Boeing will only raise aircraft production rates as the supply chain can support it, amid the continued challenges being seen during the ramp-up across the wider aerospace industry.
The aircraft manufacturer is working on reaching a production rate of 31 737 Max aircraft a month, but achieving this has been made harder by widespread global supply chain issues.
“Our supply chain is going to be a key factor to rate ramp-up and I think that is an industry view, not just a Boeing view,” Boeing Commercial Airplanes chief executive Stan Deal tells FlightGlobal in an interview on the sidelines of the recent IATA AGM in Doha.
“When we set rates, we do an assessment of the supply chain, and see as deep as we can. The one thing that was less predictable in this early phase of the ramp-up was the same thing every other issue is looking at: how fast human capital would come back in and at what rate the people who were made redundant got back, and it’s been slower than anticipated.
“We are in the midst of ramping up manufacturing and ultimately you need every part to build and deliver an airplane. We are running on a notion of driving operational stability. We are not going to move our product through the production line with empty parts. We’ve played that play, it doesn’t end up with high-quality products at the end.”

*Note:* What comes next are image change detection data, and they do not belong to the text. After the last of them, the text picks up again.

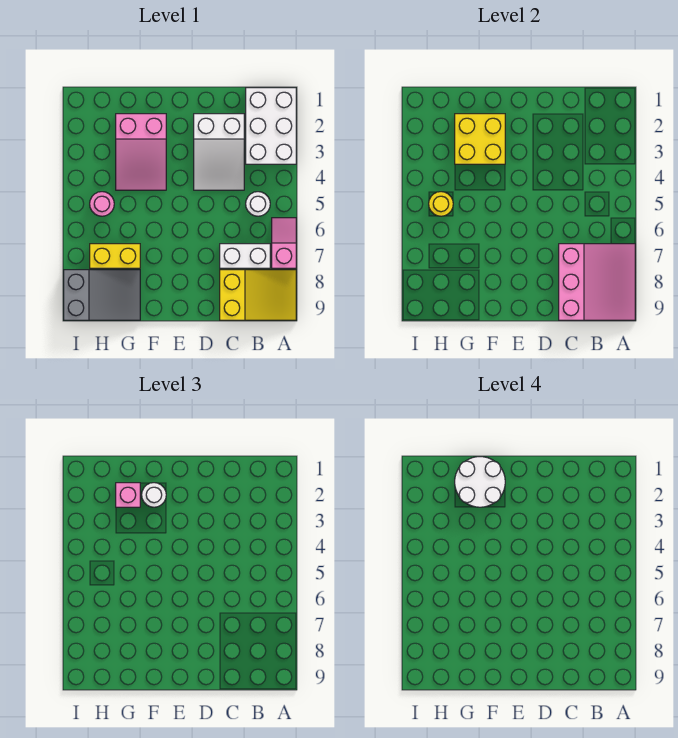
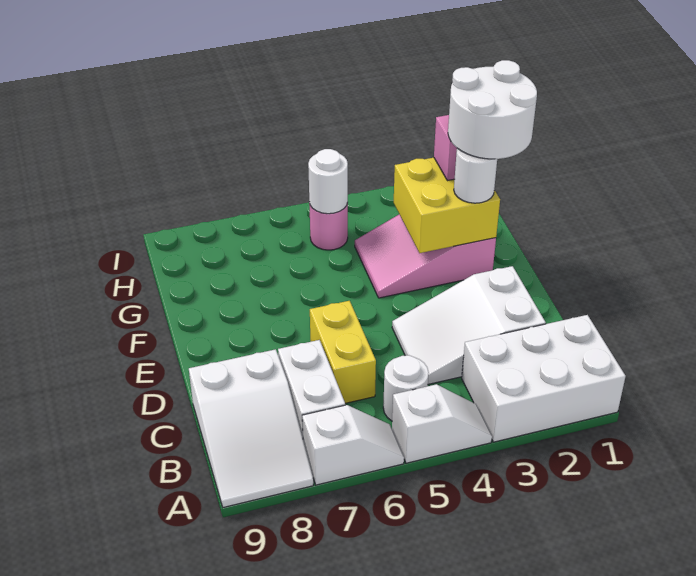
none -> white 1x2 slope [392,384,492,463]
pink 1x2 slope [272,218,296,268] -> white 1x2 slope [302,405,404,485]
pink 3x3 slope [559,244,635,320] -> none
yellow 2x3 slope [220,270,296,320] -> white 2x3 slope [189,349,313,507]
yellow 1x2 brick [90,244,140,268] -> yellow 1x2 brick moved to [310,301,376,403]
grey 2x3 slope [64,270,140,320] -> none
yellow 1x1 round brick [429,192,453,216] -> white 1x1 round brick [308,149,348,214]

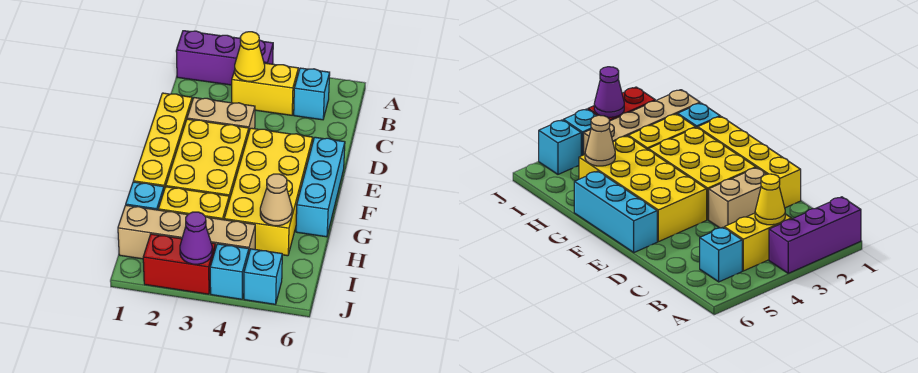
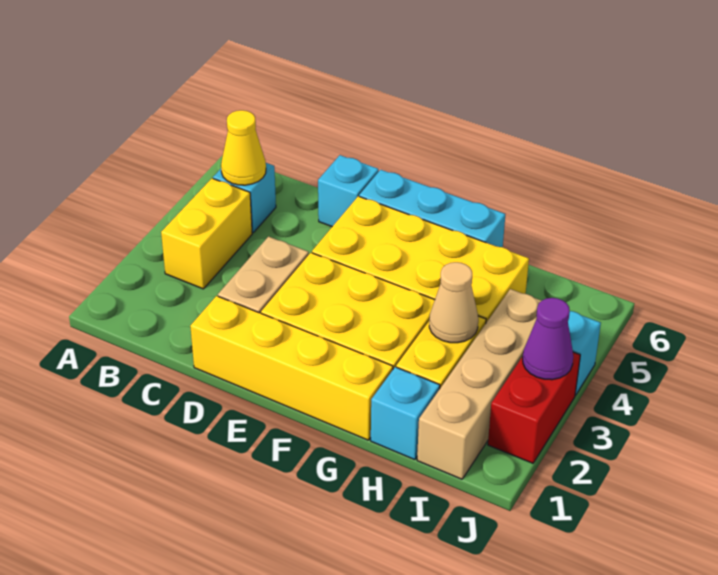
purple 1x3 brick [176,31,273,85] -> none
yellow 1x1 cone [235,32,265,81] -> yellow 1x1 cone moved to [221,110,266,185]
tan 1x1 cone [260,174,292,226] -> tan 1x1 cone moved to [429,262,478,343]
cyan 1x1 brick [244,249,282,304] -> cyan 1x1 brick moved to [318,155,379,227]

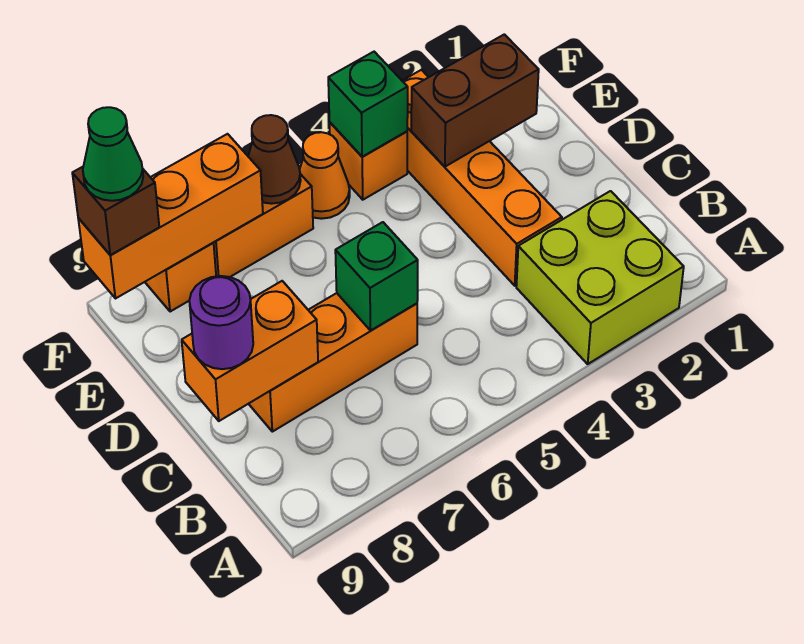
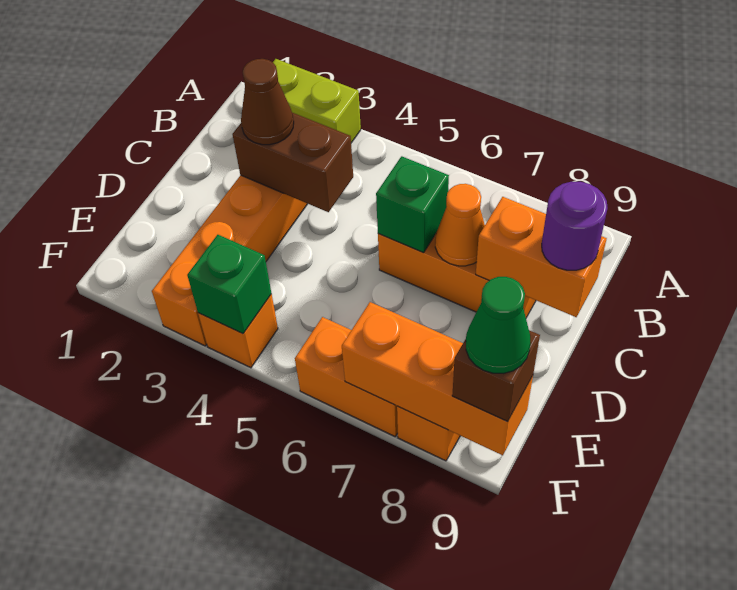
lime 2x2 brick [516,191,684,364] -> lime 1x2 brick [273,59,361,143]
brown 1x2 brick [411,34,539,167] -> brown 1x2 brick moved to [232,113,353,212]
orange 1x1 cone [300,132,350,219] -> orange 1x1 cone moved to [435,184,485,266]
brown 1x1 cone [248,115,301,204] -> brown 1x1 cone moved to [241,59,294,145]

He acknowledges Boeing has been seeing that supply-chain stress. ”We’ve seen shortages on wires, we have overcome that; we’ve seen connector issues come through; we’ve had to pause for a period in late April, early May on the [7]37, we are catching up on that now.
”We are all watching the engine manufacturers as they ramp up because a lot of demand is common point, through the supply chain of the engine manufacturers, so that’s a big watch item. We are watching electronic components for the obvious chip shortage and the same issue of human capital coming back in.
“We will only take the next step in the rate ramp-up as we see the suppliers’ capability,” he says.
Deal says there is a fair ”but not infinite amount” the manufacturer can do to positively affect supply-chain issues. That includes actions such as applying Boeing’s own resources or management, or offloading demand. “We have done that in the case of wiring, where we had critical choke points. We have a pretty immense fabrication capability inside Boeing, so it’s not uncommon for us to say ‘you are having some problems, let us help out for so many shipsets’. We’ve done that already on a number of suppliers,” he says.
Deal adds: “This isn’t a big cap-ex reinvestment, like the first ramp-up. That has been done. This is now working through that reintegration of human capital coming back.”